(What this task involves):
When you reach the line containing "color: #161616;" in the entries below, begin reproducing lines exactly, and stop once the line containing "font-weight: 700;" is done.

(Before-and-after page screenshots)
####################

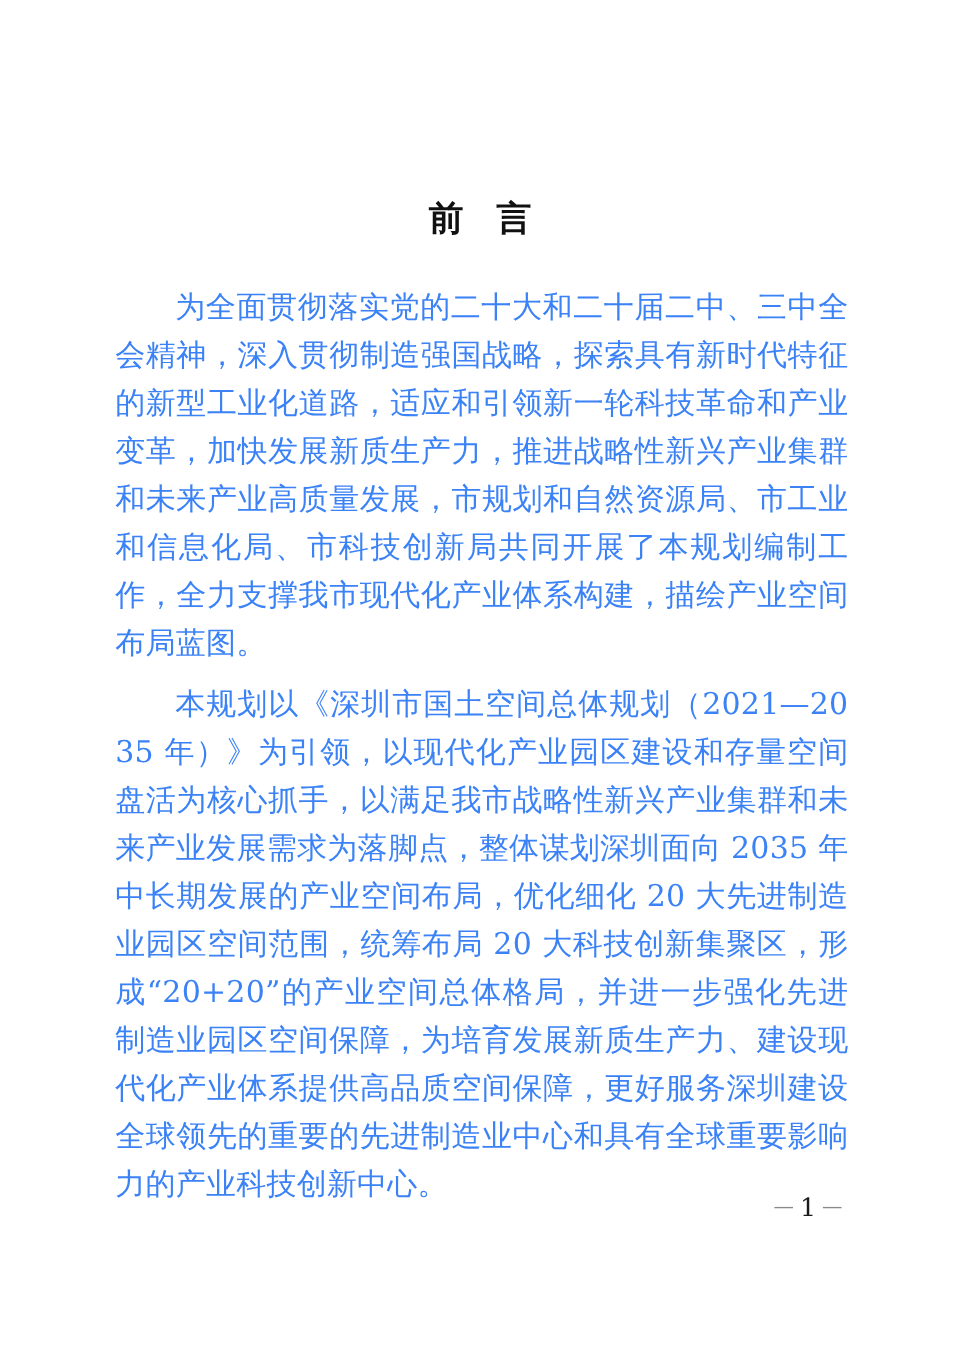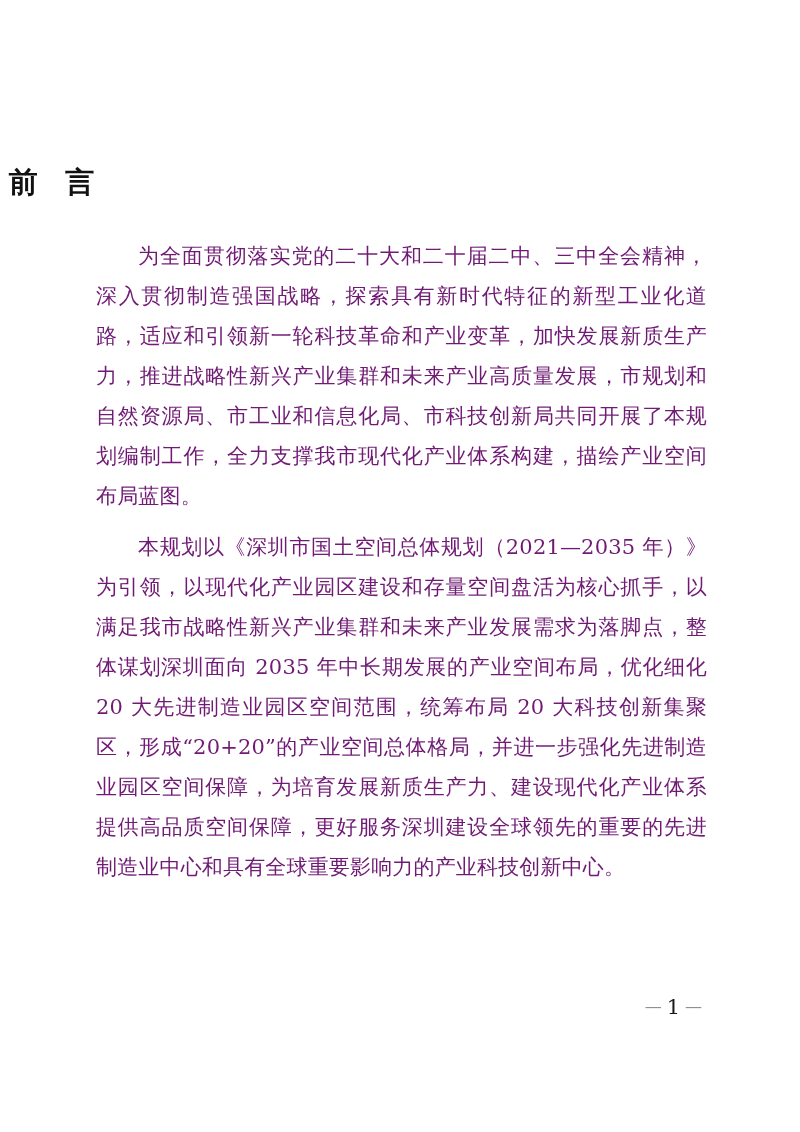--- a/index.html
+++ b/index.html
@@ -18,45 +18,46 @@
     color: #161616;
     box-sizing: border-box;
   }
 
   
   .doc-title {
     position: absolute;
     top: 165px;
     left: 0;
     width: 800px;
+    text-align: center;
     font-family: "DejaVu Sans", "Liberation Sans", sans-serif;
     font-size: 29px;
     font-weight: 700;
     letter-spacing: 0.30em;
     text-indent: 0.30em;
     color: #111111;
     line-height: 1.2;
   }
 
   
   .body-block {
     position: absolute;
     top: 236px;
     left: 96px;
     width: 611px;
   }
 
   .para {
     margin: 0;
-    font-size: 21px;
+    font-size: 25px;
     line-height: 40px;
     text-align: justify;
     text-justify: inter-ideograph;
     text-indent: 2em;
-    color: #701a75;
+    color: #3b82f6;
     word-break: break-all;
     letter-spacing: 0.008em;
   }
 
   .para + .para {
     margin-top: 11px;
   }
 
   
   .page-footer {

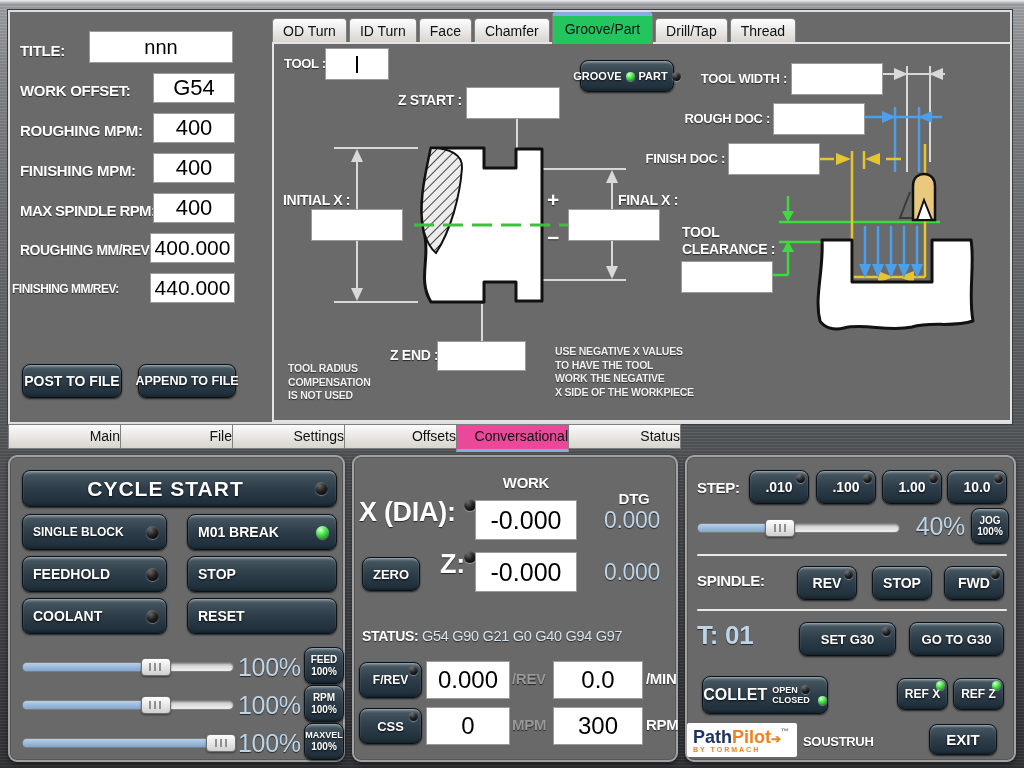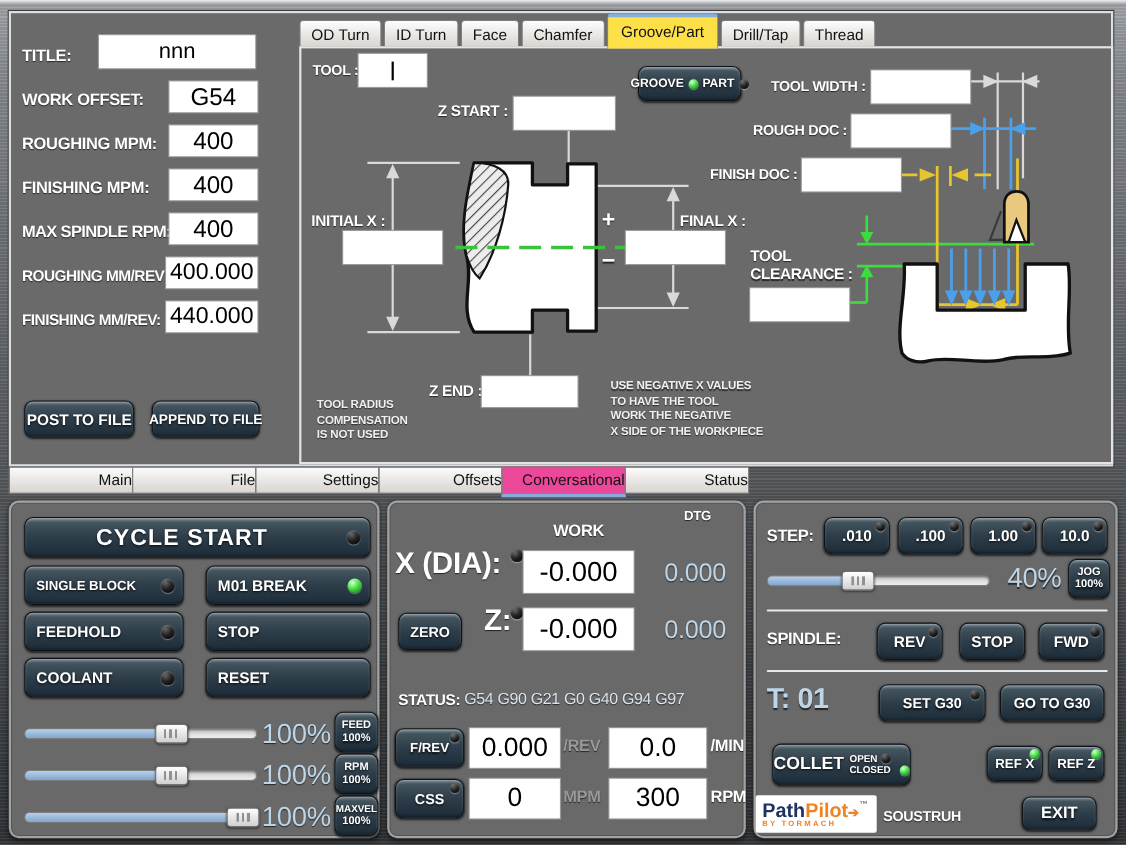--- a/index.html
+++ b/index.html
@@ -29,21 +29,21 @@
     gap:7px; text-shadow:0 1px 2px rgba(0,0,0,.85); white-space:nowrap; }
   .led { display:inline-block; width:13px; height:13px; border-radius:50%; flex:0 0 auto;
     background:radial-gradient(circle at 35% 30%,#666 0%,#222 45%,#000 90%);
     box-shadow:0 1px 1px rgba(255,255,255,.35), inset 0 1px 2px rgba(255,255,255,.3); }
   .led.green { background:radial-gradient(circle at 35% 30%,#d8ffd8 0%,#49e649 40%,#0c7a0c 95%); }
   .led.sm { width:9px; height:9px; }
   .blue-num { color:#bdd5e7; font-weight:400; }
   .nb-tabs { position:absolute; left:262px; top:2px; height:30px; display:flex; align-items:flex-end; }
   .nb-tab { background:linear-gradient(180deg,#fdfdfd,#d6d2cc); border:1px solid #7f7f7f; border-bottom:none;
     border-radius:4px 4px 0 0; padding:4px 10px 5px; font-size:14px; color:#111; margin-right:2px; }
-  .nb-tab.active { background:#fde047; padding:5px 12px 7px; border-top:4px solid #84aede; z-index:2; }
+  .nb-tab.active { background:#22c55e; padding:5px 12px 7px; border-top:4px solid #84aede; z-index:2; }
   .groove-frame { position:absolute; left:262px; top:30px; width:740px; height:380px;
     border:2px solid #e4e4e4; background:#6a6a6a; }
   .main-tabs { position:absolute; left:8px; top:424px; display:flex; align-items:flex-start; }
   .main-tab { width:113px; text-align:right; background:linear-gradient(180deg,#fbfbfb,#d8d4ce);
     border:1px solid #7f7f7f; margin-right:-1px; font-size:14px; color:#111; padding:3px 0 4px; }
   .main-tab.active { background:#ec4899; border-bottom:3px solid #84aede; padding-bottom:5px; }
   .slider { position:absolute; height:18px; }
   .slider .track { position:absolute; left:0; right:0; top:4px; height:10px; border:1px solid #7d7d7d;
     border-radius:5px; background:linear-gradient(180deg,#c8c8c8,#f2f2f2); box-shadow:inset 0 1px 2px rgba(0,0,0,.35); }
   .slider .fill { position:absolute; left:1px; top:5px; height:8px; border-radius:4px 0 0 4px;
@@ -92,21 +92,21 @@
   <span class="lbl" style="left:10px;top:190px;font-size:15px;letter-spacing:-0.6px">MAX SPINDLE RPM:</span>
   <div class="winput" style="left:144px;top:182px;width:80px;height:28px;font-size:22px">
       <span>400</span>
     </div>
 
   <span class="lbl" style="left:10px;top:230px;font-size:14px;letter-spacing:-0.5px">ROUGHING MM/REV:</span>
   <div class="winput" style="left:141px;top:222px;width:83px;height:28px;font-size:21px">
       <span>400.000</span>
     </div>
 
-  <span class="lbl" style="left:10px;top:270px;font-size:14px;letter-spacing:-0.5px">FINISHING MM/REV:</span>
+  <span class="lbl" style="left:2px;top:270px;font-size:12px;letter-spacing:-0.5px">FINISHING MM/REV:</span>
   <div class="winput" style="left:141px;top:262px;width:83px;height:28px;font-size:21px">
       <span>440.000</span>
     </div>
 
   <div class="btn" style="left:12px;top:352px;width:100px;height:34px;font-size:14px">
       <span>POST TO FILE</span>
     </div>
   <div class="btn" style="left:128px;top:352px;width:98px;height:34px;font-size:12.5px">
       <span>APPEND TO FILE</span>
     </div>
@@ -347,21 +347,21 @@
   </div>
   <span class="lbl blue-num" style="left:228px;top:272px;width:60px;text-align:right;font-size:25px;font-weight:400">100%</span>
   <div class="btn" style="left:294px;top:266px;width:40px;height:37px;font-size:9px;flex-direction:column;gap:0;line-height:1.2">
     <span>MAXVEL</span>
     <span style="font-size:10px">100%</span>
   </div>
 </div>
 
 <div class="sub-panel" style="left:352px;top:455px;width:326px;height:307px">
   <span class="lbl" style="left:132px;top:17px;width:80px;text-align:center;font-size:15px">WORK</span>
-  <span class="lbl" style="left:250px;top:5px;width:60px;text-align:center;font-size:12px">DTG</span>
+  <span class="lbl" style="left:250px;top:33px;width:60px;text-align:center;font-size:15px">DTG</span>
 
   <span class="lbl" style="left:5px;top:40px;font-size:27px">X (DIA):</span>
   <span class="led" style="position:absolute;left:110px;top:42px;width:12px;height:12px"></span>
   <div class="winput" style="left:122px;top:44px;width:100px;height:38px;font-size:25px">
       <span>-0.000</span>
     </div>
   <span class="lbl blue-num" style="left:236px;top:50px;width:84px;text-align:center;font-size:23px;font-weight:400">0.000</span>
 
   <div class="btn" style="left:8px;top:100px;width:58px;height:34px;font-size:13px">
       <span>ZERO</span>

####################

(Response):
     color: #161616;
     box-sizing: border-box;
   }
 
   
   .doc-title {
     position: absolute;
     top: 165px;
     left: 0;
     width: 800px;
+    text-align: center;
     font-family: "DejaVu Sans", "Liberation Sans", sans-serif;
     font-size: 29px;
     font-weight: 700;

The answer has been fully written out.